The idea behind NOT supporting this statement by Percona, according to comments I've got in  PS-5114, is to rely on tables in the information_schema. That's what we have in the related tables, rocksdb_locks, rocksdb_trx and rocksdb_deadlock after deadlock above was detected:
MariaDB [test]> select * from information_schema.rocksdb_deadlock;
+-------------+------------+----------------+---------+------------------+-----------+------------+------------+-------------+
| DEADLOCK_ID | TIMESTAMP  | TRANSACTION_ID | CF_NAME | WAITING_KEY      | LOCK_TYPE | INDEX_NAME | TABLE_NAME | ROLLED_BACK |
+-------------+------------+----------------+---------+------------------+-----------+------------+------------+-------------+
|           0 | 1545481878 |              6 | default | 0000010080000002 | EXCLUSIVE | PRIMARY    | test.t1    |           0 |
|           0 | 1545481878 |              7 | default | 0000010080000001 | EXCLUSIVE | PRIMARY    | test.t1    |           1 |
+-------------+------------+----------------+---------+------------------+-----------+------------+------------+-------------+
2 rows in set (0,078 sec)

What you need to do —
1 - Answer these questions about the excerpt on RocksDB deadlock tables, one answer per line:
(a) In which issue were the comments about Percona's reasoning made?
(b) Which transaction ID has a ROLLED_BACK value of 1?
(c) What table name appears in both rows of the query result?
2 - Give a two-sentence summary of the excerpt on RocksDB deadlock tables.

Extracted entries —
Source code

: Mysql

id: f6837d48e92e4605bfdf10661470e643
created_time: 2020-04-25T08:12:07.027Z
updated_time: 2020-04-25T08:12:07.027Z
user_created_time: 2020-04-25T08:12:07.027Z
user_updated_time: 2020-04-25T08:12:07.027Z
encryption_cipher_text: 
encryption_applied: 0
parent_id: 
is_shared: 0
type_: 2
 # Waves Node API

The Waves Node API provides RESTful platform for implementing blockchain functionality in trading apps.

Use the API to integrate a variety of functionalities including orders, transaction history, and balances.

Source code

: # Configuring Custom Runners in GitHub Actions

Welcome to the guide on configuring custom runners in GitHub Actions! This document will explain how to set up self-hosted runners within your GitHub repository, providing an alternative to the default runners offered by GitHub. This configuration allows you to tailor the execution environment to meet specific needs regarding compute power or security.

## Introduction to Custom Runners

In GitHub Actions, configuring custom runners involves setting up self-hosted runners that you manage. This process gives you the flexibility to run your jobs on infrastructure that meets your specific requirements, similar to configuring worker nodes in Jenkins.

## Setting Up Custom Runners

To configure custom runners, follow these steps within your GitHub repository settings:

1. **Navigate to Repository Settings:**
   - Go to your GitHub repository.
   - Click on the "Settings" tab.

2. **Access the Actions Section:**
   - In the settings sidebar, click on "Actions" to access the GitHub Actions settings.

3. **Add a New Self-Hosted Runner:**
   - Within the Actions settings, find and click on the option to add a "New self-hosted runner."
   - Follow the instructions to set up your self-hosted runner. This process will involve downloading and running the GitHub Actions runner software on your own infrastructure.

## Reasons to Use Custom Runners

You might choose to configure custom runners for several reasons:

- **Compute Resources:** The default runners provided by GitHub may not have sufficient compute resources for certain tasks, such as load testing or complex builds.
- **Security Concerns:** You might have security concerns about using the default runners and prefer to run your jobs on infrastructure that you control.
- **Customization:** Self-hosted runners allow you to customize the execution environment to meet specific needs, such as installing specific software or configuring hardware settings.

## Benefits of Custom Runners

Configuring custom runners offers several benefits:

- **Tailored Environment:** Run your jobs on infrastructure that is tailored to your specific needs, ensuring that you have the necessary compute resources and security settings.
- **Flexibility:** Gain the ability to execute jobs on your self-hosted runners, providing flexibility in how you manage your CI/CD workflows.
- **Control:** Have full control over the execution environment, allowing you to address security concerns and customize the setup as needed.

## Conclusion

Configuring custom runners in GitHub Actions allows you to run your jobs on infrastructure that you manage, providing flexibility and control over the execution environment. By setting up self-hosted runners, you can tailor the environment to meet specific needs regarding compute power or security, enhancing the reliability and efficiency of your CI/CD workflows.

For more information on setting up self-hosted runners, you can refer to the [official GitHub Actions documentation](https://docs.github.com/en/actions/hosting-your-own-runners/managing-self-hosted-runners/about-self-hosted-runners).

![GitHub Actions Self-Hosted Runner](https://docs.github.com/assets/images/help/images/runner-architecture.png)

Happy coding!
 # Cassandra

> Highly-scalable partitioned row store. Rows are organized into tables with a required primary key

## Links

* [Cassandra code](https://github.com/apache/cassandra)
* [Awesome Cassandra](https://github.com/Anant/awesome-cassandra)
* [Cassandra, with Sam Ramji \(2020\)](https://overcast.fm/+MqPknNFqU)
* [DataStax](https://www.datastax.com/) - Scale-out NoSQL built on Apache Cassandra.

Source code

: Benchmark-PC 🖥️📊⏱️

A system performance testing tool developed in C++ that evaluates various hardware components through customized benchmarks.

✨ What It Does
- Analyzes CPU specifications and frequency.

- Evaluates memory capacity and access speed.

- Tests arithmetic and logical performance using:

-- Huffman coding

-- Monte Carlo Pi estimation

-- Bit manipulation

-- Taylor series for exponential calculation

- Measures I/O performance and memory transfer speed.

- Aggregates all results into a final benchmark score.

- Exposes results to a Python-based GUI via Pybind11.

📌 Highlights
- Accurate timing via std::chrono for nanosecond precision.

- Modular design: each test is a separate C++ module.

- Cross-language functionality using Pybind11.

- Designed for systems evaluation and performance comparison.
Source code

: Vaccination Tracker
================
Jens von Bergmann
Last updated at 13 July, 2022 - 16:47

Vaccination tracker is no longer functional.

Task solutions —
1 -
(a) PS-5114
(b) 7
(c) test.t1

2 - Comments in PS-5114 explain that Percona does not support the statement because the idea is to rely on information_schema tables, namely rocksdb_locks, rocksdb_trx and rocksdb_deadlock. A query on information_schema.rocksdb_deadlock after the deadlock returned two rows, for transactions 6 and 7 on test.t1, both with EXCLUSIVE locks on the PRIMARY index, and only transaction 7 is marked as rolled back.